Oh my gosh, I’m buzzing! I haven’t been to a festival in 2 years and Building Man was a new one for me. It was one of the best, most magical festivals I have ever been to! More on that later (hopefully).
Til ‘then, here’s a happy little nugget from my history with Marko, my magic festival man that I met 10 years ago at Burning Man, the artist who changed my life and continues to prove himself as one of my very favorite people, ever, for my whole life, period. 😉
Mexico with My Man Marko!
“Marko,” I scolded him over beers on the beach. “How am I supposed to find my Sugar Daddy when everyone looking at us thinks I already have?”
“Just tell them I’m your spiritual adviser,” he answered. “And tell him you have to have me by your side at all times, so I can get in on the travel, too.”
(That was a good idea. Maybe he is my spiritual adviser!)
I had just finished compiling the stories and content for “Notes from 1969,” so I took it a step further. “You’re my spiritual adviser and I’m your personal biographer!”

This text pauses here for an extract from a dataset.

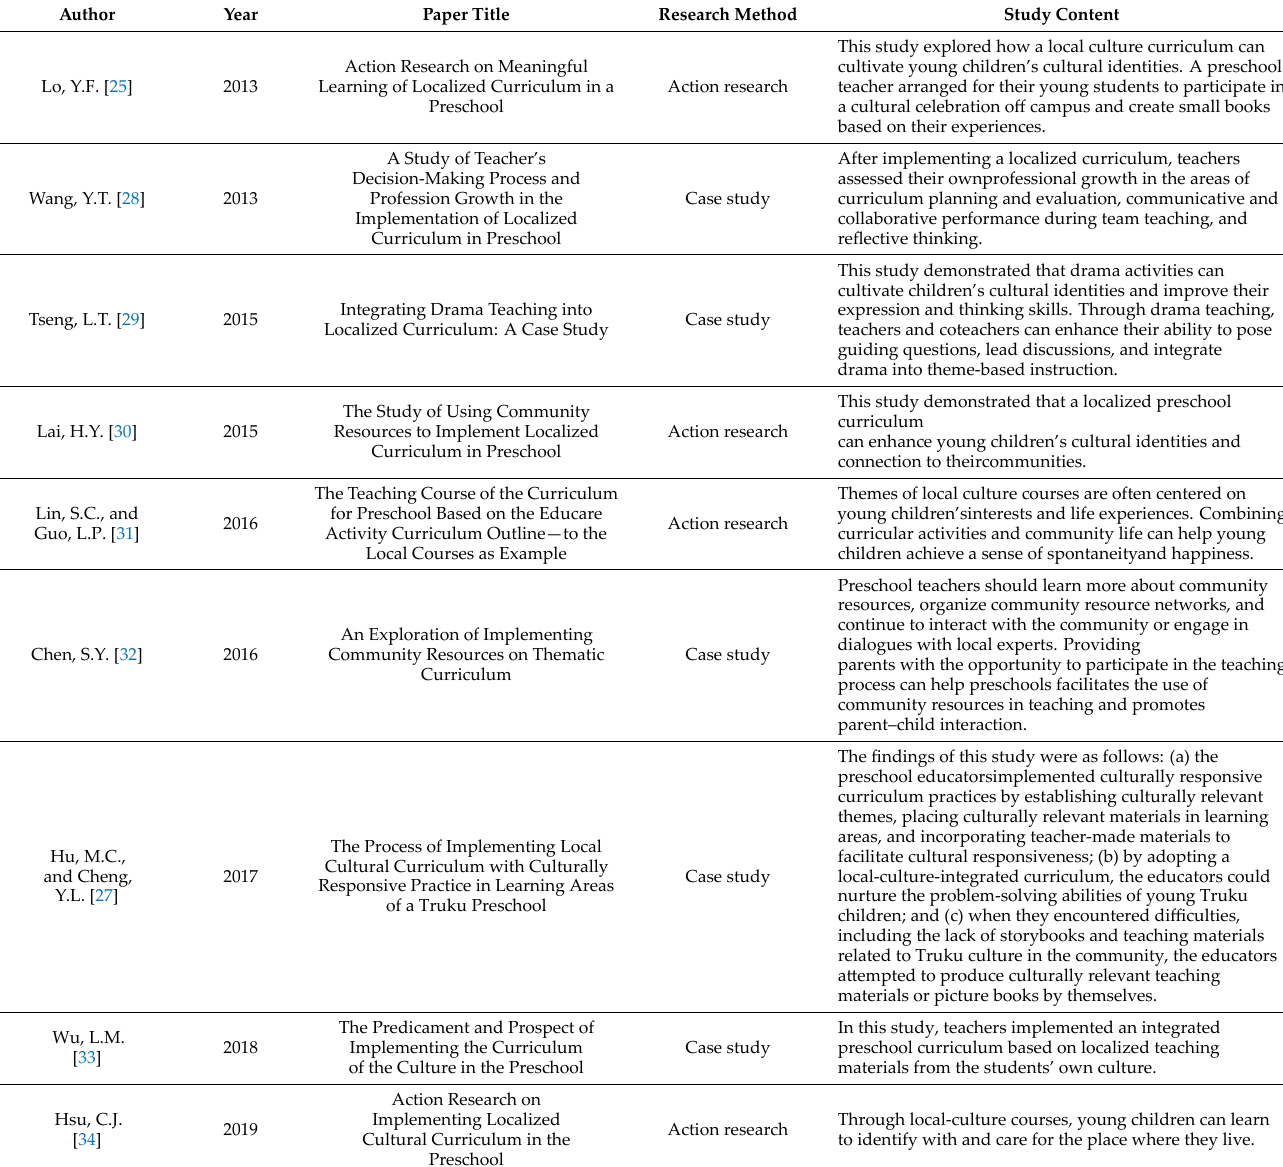
Table 1. Studies on local culture curriculum in early childhood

That was a great trip. I love Marko.
In the photo, I have no eyebrows. I had just had a bad bout of trichotillomania. I don’t remember it, but through my life I can see a picture and tell you, “Oh. I had trichotillomania right around that time.”

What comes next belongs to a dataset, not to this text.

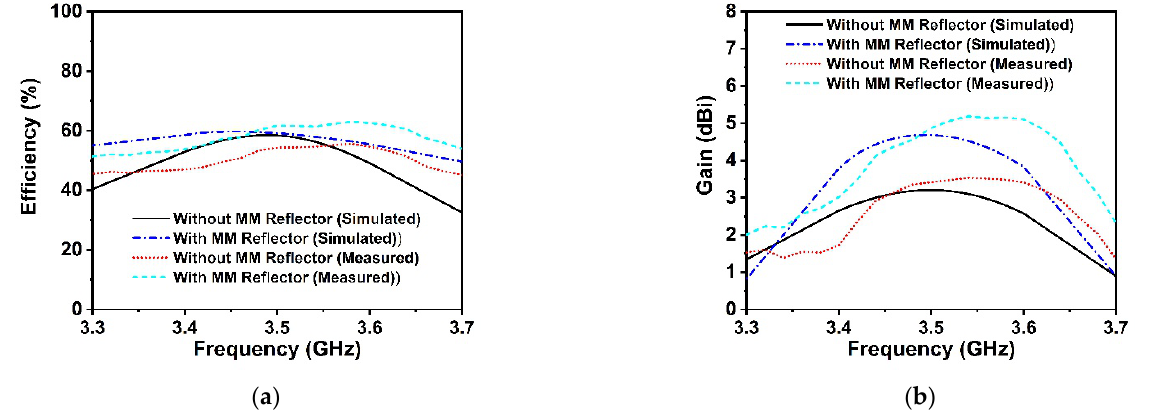
Figure 22. Comparison of ( a ) efficiency and ( b ) gain of the developed antenna with and without MM reflector.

This was a bad one, above. I probably had big, missing chunks of eyelashes, too, and a ton of eye make-up, including penciled and powdered eyebrows and tons of liner, though it looks like hardly any.
Trichotillomania is so weird. I have a friend who has it so bad she creates enormous bald spots on her scalp and has to wear wigs! I’ve only ever pulled out my eyelashes and eyebrows, but that’s weird enough. It’s a nervous condition/ impulse control disorder. It’s on a spectrum – My case is pretty mild compared to my friend’s, for example – and there’s a lot of shame associated with it.
My mom is really disciplined about hers, only ever tugs at her eyes, removing more makeup than lashes, and stops immediately upon catching herself. I’ve never seen her with bald spots. My friend remembers her mother sobbing the day she caught her 3 yr-old baby pulling at her hair, because she suffered, too. That moment is burned on my friend’s brain as one of her earliest traumas, the pain and shame of hurting her mother so deeply forever attached to the shame of such a bizarre condition.
Some celebrities that are open about it. Google it.